Triphala powder is used for Ayurveda preparations of:
- Dhooma Pana (medicated smoking), and
- Shirovasti (retaining of medicated oil over the head).
Externally, triphala can be used on the eyes and as a mouthwash.
- Eye inflammation–make a decoction of triphala (boil the powder until dissolved), allow to cool, then rinse closed eyes to relieve inflammatory conditions.
- Reducing Kapha of the mouth and other senses–dissolve triphala powder in water to make a decoction, allow to settle then gargle or hold in the mouth for as long as possible.
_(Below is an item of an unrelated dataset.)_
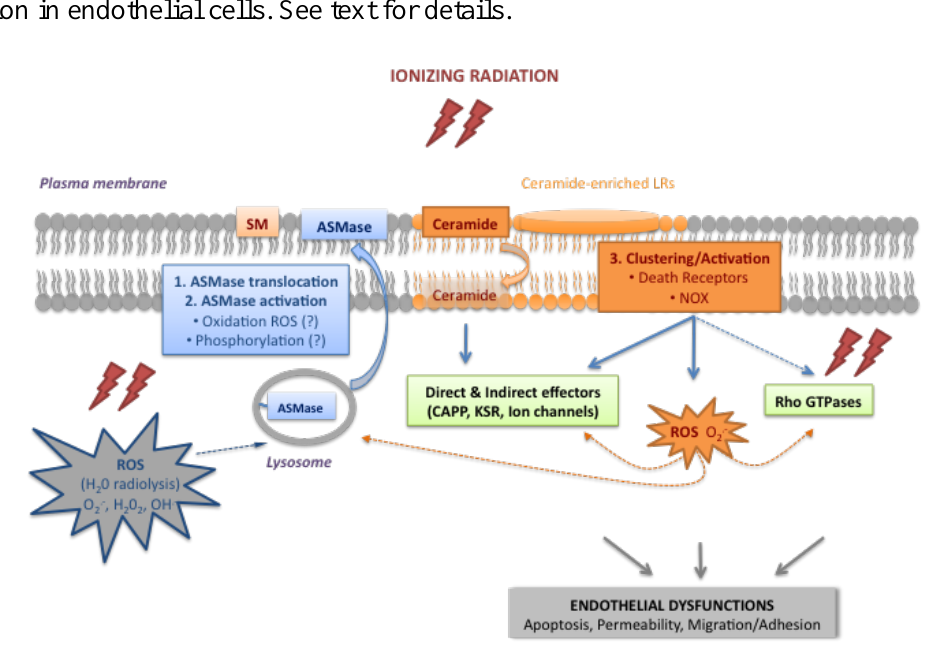
Figure 3. Diagram of the plasma membrane signaling pathways induced by ionizing radiation in endothelial cells. See text for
This is used in preventing and curing excessive Kapha of the mouth, namely mouth ulcers,stiff tongue, lack of taste, stiff mandible, and toothache, as well as of the sensory organs, including diseases of the eyes, ears, or nose.
As mentioned earlier, when used internally, the primary effect is on the digestive tract.
- Obesity–to reduce or prevent obesity, mix 10g triphala powder into warm water, add honey to taste, and drink after meals.
- Indigestion–to prevent indigestion, add 3g triphala powder to warm water and drink daily after dinner/before bed.
Internally, triphala powder works to increase digestive fire, eliminate food stagnation and buildup, and aid passage of solid wastes (some consider it a mild laxative.) Triphala is a strong detoxifier that simultaneously strengthens and nourishes the body, and is notable in preventing metabolic syndrome.